Por Fernando Lobato_Historiador
As religiões
surgem quase sempre com um propósito: fazer renascer aqueles que vivenciam os ensinamentos
que oferece aos que lhe dão ouvido e valor,
ou seja, dar um sentido mais nobre à vida humana em sociedade. É fato também
que normalmente surgem questionando e negando o status quo dominante, mas, na
medida em que se tornam mais aceitas e assimiladas, vão também se distanciando
das ideias, princípios e valores que as orientaram inicialmente. Eis porque não
devemos vincular ou confundir Deus com essa ou aquela religião, pois estas
existem como instituições ou organizações humanas passíveis de adaptação ou
domesticação muitas vezes nocivas. Deus é o alfa e o ômega ou a verdade
essencial da qual tudo se deriva e ganha sentido enquanto religião é tão
somente a tentativa, bem ou mal intencionada, de se estabelecer uma conexão com
nossa existência primordial. Nem sempre
essa tentativa é bem sucedida, mas, ainda assim, continuam afirmando o
cumprimento do sentido da palavra religião, ou seja, que estariam unindo aquilo
que um dia foi desconectado.
Nicodemos era mestre entre os fariseus do
tempo de Jesus, mas, embora se sentisse profundamente inspirado e tocado pelas
palavras daquele que sua classe considerava subversivo e obsceno, a ponto de
chamá-lo de príncipe dos demônios (Mateus 12:24), mantinha-se fiel à fé e valores que julgava
ter a missão de defender, junto com as honrarias, privilégios e a boa vida que
usufruía como membro da elite sacerdotal corrupta de sua época. Nicodemos era
tão ou mais prisioneiro do establishment quanto o rico que virou as costas
quando Jesus lhe mandou vender todos os bens e distribuir entre os pobres (Mateus
19:21). Naquela ocasião, disse com lamento: “É mais fácil um camelo passar pelo buraco de uma agulha do que um rico entrar no Reino dos Céus” (Mateus 19:24). O
Reino dos Céus é tão somente a dimensão onde homens e mulheres são
verdadeiramente livres, ou seja, não estão submetidos a nenhum tipo de opressão
interna (vícios e obsessões) ou externa (a realidade social).

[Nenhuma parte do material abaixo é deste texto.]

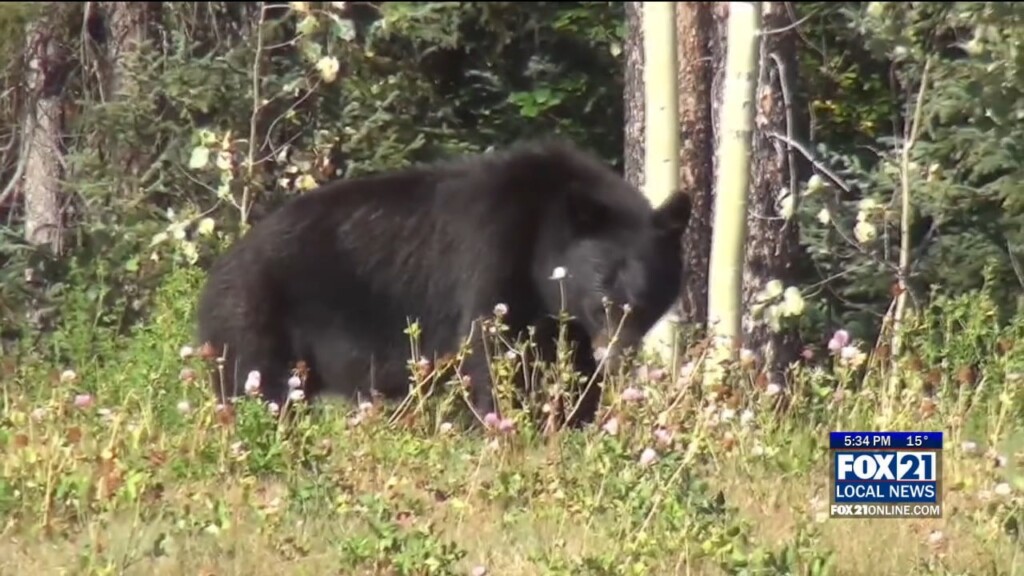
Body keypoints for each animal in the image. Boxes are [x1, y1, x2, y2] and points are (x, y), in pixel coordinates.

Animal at [195, 137, 692, 427]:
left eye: (646, 297)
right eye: (602, 289)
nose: (618, 354)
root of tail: (217, 271)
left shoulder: (564, 322)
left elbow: (575, 372)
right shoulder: (493, 255)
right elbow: (492, 355)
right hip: (255, 322)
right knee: (256, 389)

Nascer de novo significa ser capaz de se renovar
continuamente sem perder sua essência original. Significa ter a capacidade de enxergar
valor naquilo que tem valor e não ficar preso ou imobilizado, por comodismo ou
covardia, ao que é externo e superficial. Esse não era o caso de Nicodemos,
como não é o caso de muitos dos que se dizem religiosos na atualidade. Estão
presos demais a ideias e valores distorcidos e adaptados ao longo do tempo que, no fim das contas, não promovem a elevação espiritual e social que
deveriam. Tal como Saul, relutando em
passar o cetro para Davi, ou os fariseus, negando Jesus para não por em que cheque
sua fé, valores e interesses, vemos religiosos pregando coisas celestiais mantendo-se
firmemente apegados a valores e interesses terrenos e mundanos. Renascimento é
ganhar nova vida, é deixar de ter apego por aquilo que se percebe não ter muito
valor. É descobrir a beleza e a grandeza de nossa realidade interior. É crer que
um mundo melhor e mais elevado está plenamente ao nosso alcance. Quando essa
vontade morre dentro de nós é como se Deus também morresse junto. Nessa
situação, ele renasce não em nós, mas num novo ser. Eis porque Jesus dizia que
as crianças são a base do Reino dos Céus (Mateus 19:14), pois estas sonham e
acreditam que tudo é possível. Quando isso morre dentro de nós, Deus se faz vinho
novo em busca de odres novos (Lucas 5:38).